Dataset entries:
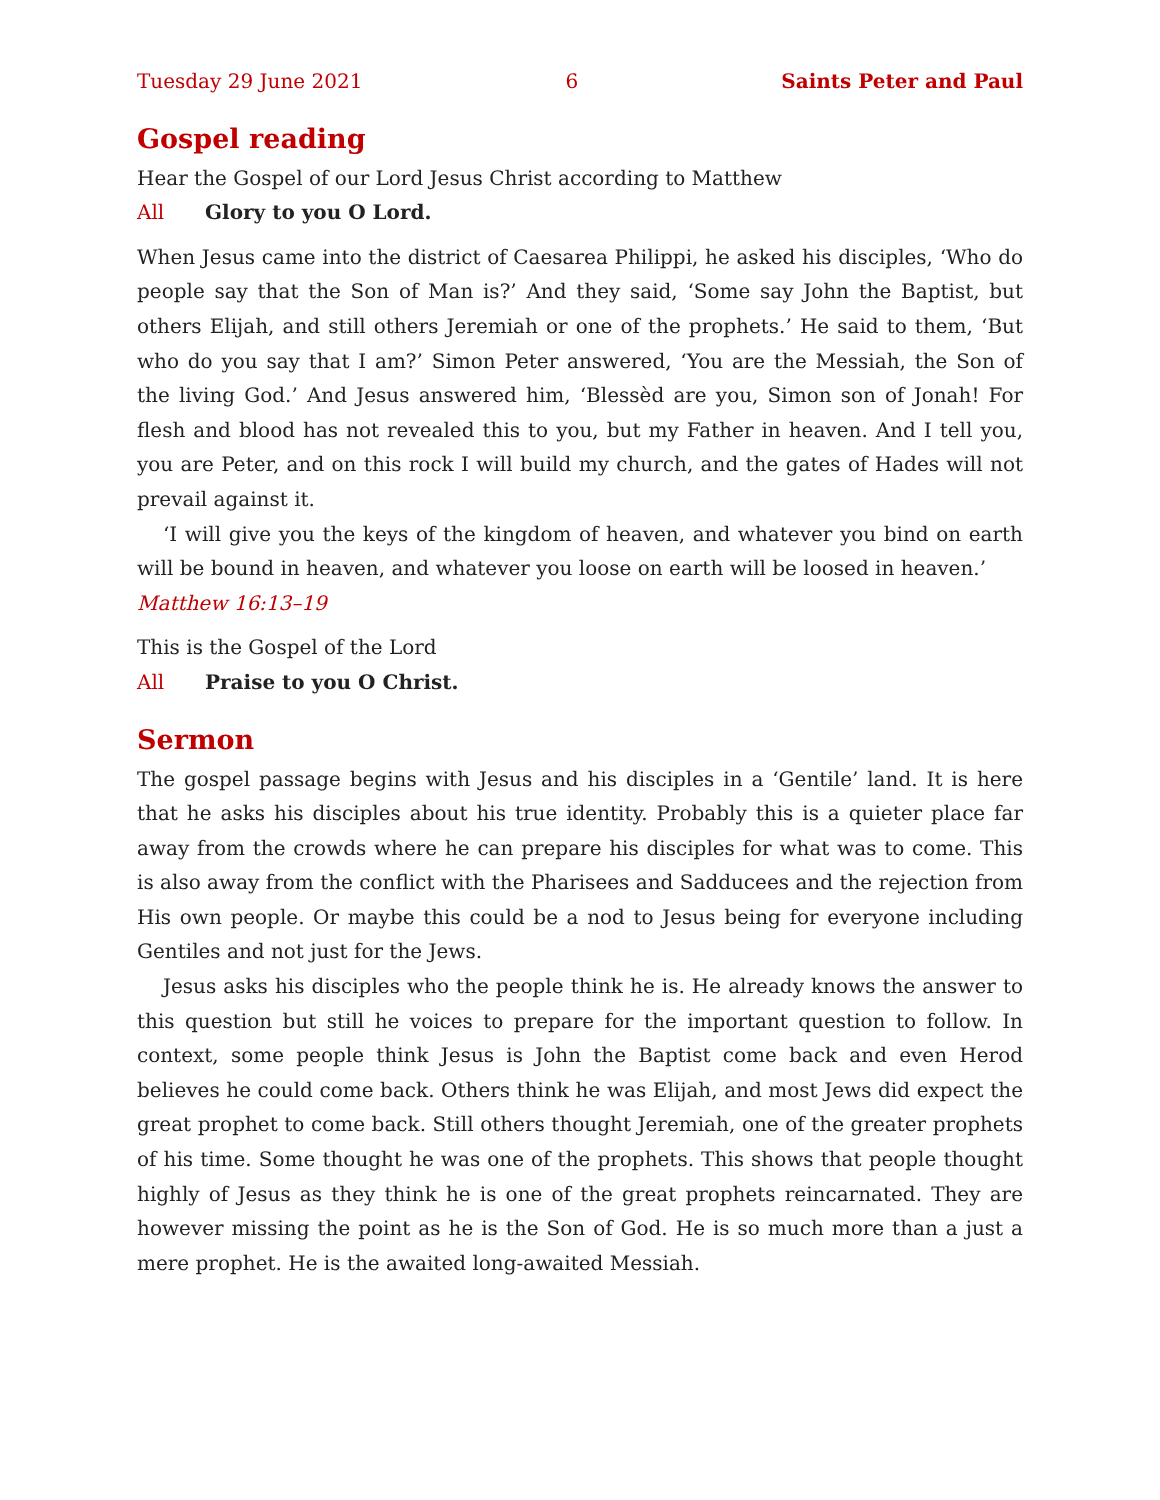Tuesday 29 June 2021 6 Saints Peter and Paul
Gospel reading
Hear the Gospel of our Lord Jesus Christ according to Matthew
All Glory to you O Lord.
When Jesus came into the district of Caesarea Philippi, he asked his disciples, ‘Who do people say that the Son of Man is?’ And they said, ‘Some say John the Baptist, but others Elijah, and still others Jeremiah or one of the prophets.’ He said to them, ‘But who do you say that I am?’ Simon Peter answered, ‘You are the Messiah, the Son of the living God.’ And Jesus answered him, ‘Blessèd are you, Simon son of Jonah! For flesh and blood has not revealed this to you, but my Father in heaven. And I tell you, you are Peter, and on this rock I will build my church, and the gates of Hades will not prevail against it.
‘I will give you the keys of the kingdom of heaven, and whatever you bind on earth will be bound in heaven, and whatever you loose on earth will be loosed in heaven.’
Matthew 16:13–19
This is the Gospel of the Lord
All Praise to you O Christ.
Sermon
The gospel passage begins with Jesus and his disciples in a ‘Gentile’ land. It is here that he asks his disciples about his true identity. Probably this is a quieter place far away from the crowds where he can prepare his disciples for what was to come. This is also away from the conflict with the Pharisees and Sadducees and the rejection from His own people. Or maybe this could be a nod to Jesus being for everyone including Gentiles and not just for the Jews.
Jesus asks his disciples who the people think he is. He already knows the answer to this question but still he voices to prepare for the important question to follow. In context, some people think Jesus is John the Baptist come back and even Herod believes he could come back. Others think he was Elijah, and most Jews did expect the great prophet to come back. Still others thought Jeremiah, one of the greater prophets of his time. Some thought he was one of the prophets. This shows that people thought highly of Jesus as they think he is one of the great prophets reincarnated. They are however missing the point as he is the Son of God. He is so much more than a just a mere prophet. He is the awaited long-awaited Messiah.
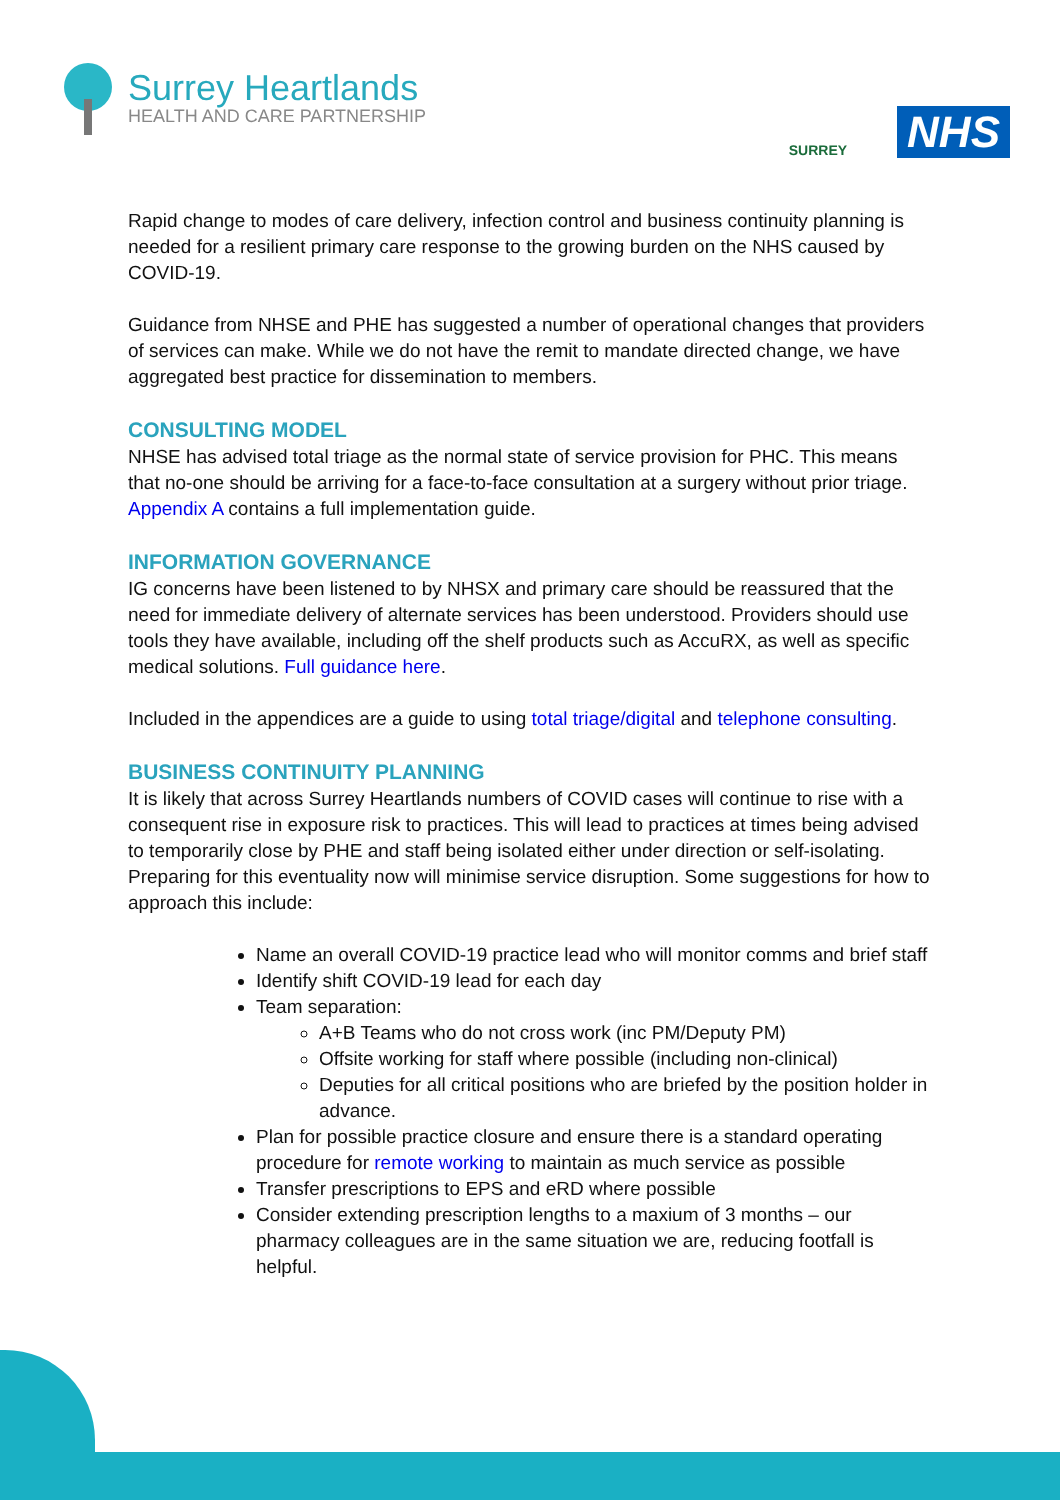Surrey Heartlands
HEALTH AND CARE PARTNERSHIP
SURREY
NHS
Rapid change to modes of care delivery, infection control and business continuity planning is needed for a resilient primary care response to the growing burden on the NHS caused by COVID-19.
Guidance from NHSE and PHE has suggested a number of operational changes that providers of services can make. While we do not have the remit to mandate directed change, we have aggregated best practice for dissemination to members.
CONSULTING MODEL
NHSE has advised total triage as the normal state of service provision for PHC. This means that no-one should be arriving for a face-to-face consultation at a surgery without prior triage. Appendix A contains a full implementation guide.
INFORMATION GOVERNANCE
IG concerns have been listened to by NHSX and primary care should be reassured that the need for immediate delivery of alternate services has been understood. Providers should use tools they have available, including off the shelf products such as AccuRX, as well as specific medical solutions. Full guidance here.
Included in the appendices are a guide to using total triage/digital and telephone consulting.
BUSINESS CONTINUITY PLANNING
It is likely that across Surrey Heartlands numbers of COVID cases will continue to rise with a consequent rise in exposure risk to practices. This will lead to practices at times being advised to temporarily close by PHE and staff being isolated either under direction or self-isolating. Preparing for this eventuality now will minimise service disruption. Some suggestions for how to approach this include:
Name an overall COVID-19 practice lead who will monitor comms and brief staff
Identify shift COVID-19 lead for each day
Team separation:
A+B Teams who do not cross work (inc PM/Deputy PM)
Offsite working for staff where possible (including non-clinical)
Deputies for all critical positions who are briefed by the position holder in advance.
Plan for possible practice closure and ensure there is a standard operating procedure for remote working to maintain as much service as possible
Transfer prescriptions to EPS and eRD where possible
Consider extending prescription lengths to a maxium of 3 months – our pharmacy colleagues are in the same situation we are, reducing footfall is helpful.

→ EXERCISE GOAL: Report how many lines of the data above include "possible", giving the number and no other words.

→ YOUR SOLUTION: 3